The FNA demonstrated a monotonous population of cells that had a plasmacytoid appearance with eccentrically placed nuclei, suggestive of recurrent myeloma (Figure 2). He was referred back to the Haematology Department and treated with chemotherapy (lenalidomide) and dexamethasone. A second stem cell transplant is not being considered due to his early relapse.

Figure 1. (a) Coronal section MRI, lesion 26.6 x 37 mm. (b) Axial section MRI, lesion 49 mm.
Figure 2. FNA: Romanowsky-Geimsa stain at x20 objective – plasma cell in mitosis and atypical plasma cells.

Discussion

Multiple myeloma (MM) is a plasma cell neoplasm. There is proliferation of plasma cells in the bone marrow, which produce excess immunoglobulin. The neoplastic plasma cells replace normal bone marrow. Plasma cell tumours are known as plasmacytomas. These can present as solitary lesions, solitary plasmacytoma or, as in the case of multiple myeloma, multiple lesions. The solitary lesions are divided into two categories:

  • Solitary bone plasmacytoma (SBP), if the plasma cells are deposited in bone; or
  • Extramedullary plasmacytoma (EMP), if neoplastic plasma cells are in the soft tissues.1
  • SBPs are more likely to transform to MM than EMPs. Diagnostic criteria for MM includes the presence of monoclonal protein, an abnormal protein, in serum or urine and >10% clonal plasma cells in a bone marrow biopsy.2

    Multiple myeloma is more common in men and generally occurs between the age of 65 and 70.

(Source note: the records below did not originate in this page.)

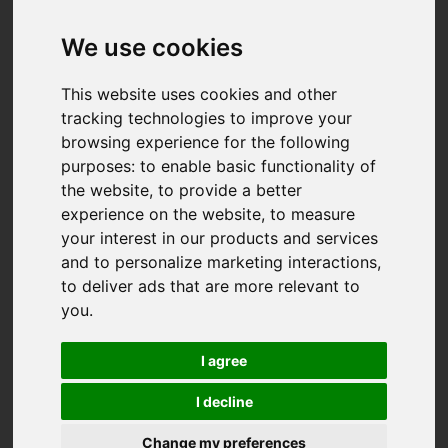
We use cookies
This website uses cookies and other
tracking technologies to improve your
browsing experience for the following
purposes:
to enable basic functionality of
the website
,
to provide a better
experience on the website
,
to measure
your interest in our products and services
and to personalize marketing interactions
,
to deliver ads that are more relevant to
you
.
I agree
I decline
You are here:
Home
For Sale
Change my preferences
2 Bedroom Property For Sale Gloweth Barton,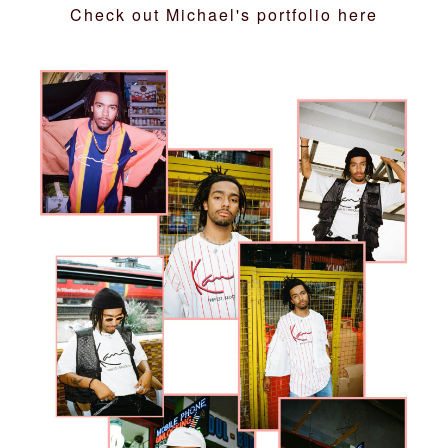
Check out Michael's portfolio
here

    Of EMPs, 80% occur in the head and neck region,1 the most common presenting symptoms being epistaxis, rhinorrhoea, sore throat, dysphonia and haemoptysis.1,3 In this case, the presentation of unilateral paraesthesia of the lower lip is not common and represented the patient's first symptom of recurrent disease.

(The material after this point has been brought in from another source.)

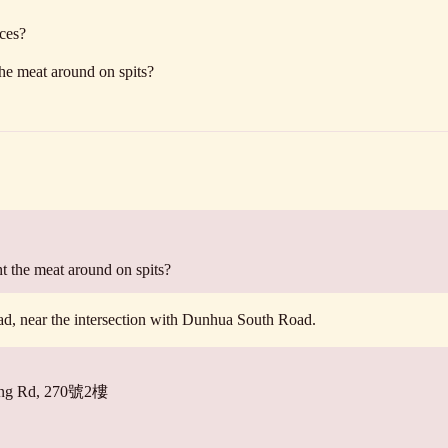
aces?
he meat around on spits?
t the meat around on spits?
ad, near the intersection with Dunhua South Road.
eelung Rd, 270號2樓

    The extramedullary presentation in this case was secondary to a known history of multiple myeloma. Although rare, oral and maxillofacial lesions can be the first presentation of multiple myeloma.4 It is essential that symptoms, such as paraesthesia, with no obvious cause are recognized as potentially sinister. Early referral ensures a hastened diagnosis and prompt treatment.

    Historically, the treatment of choice for EMP has been radiotherapy but outcomes may be improved if this is combined with surgery.5 In this case, this was not considered, as the EMP was secondary to MM.

    Conclusion

    Numbness of the lower lip and tongue can be an uncommon post-operative complication following extraction of posterior teeth6 and also with fractured mandible. However, in the absence of these, the serious implication of this sign must be recognized and referral made under the two-week rule referral system in the UK or equivalent referral system in other countries.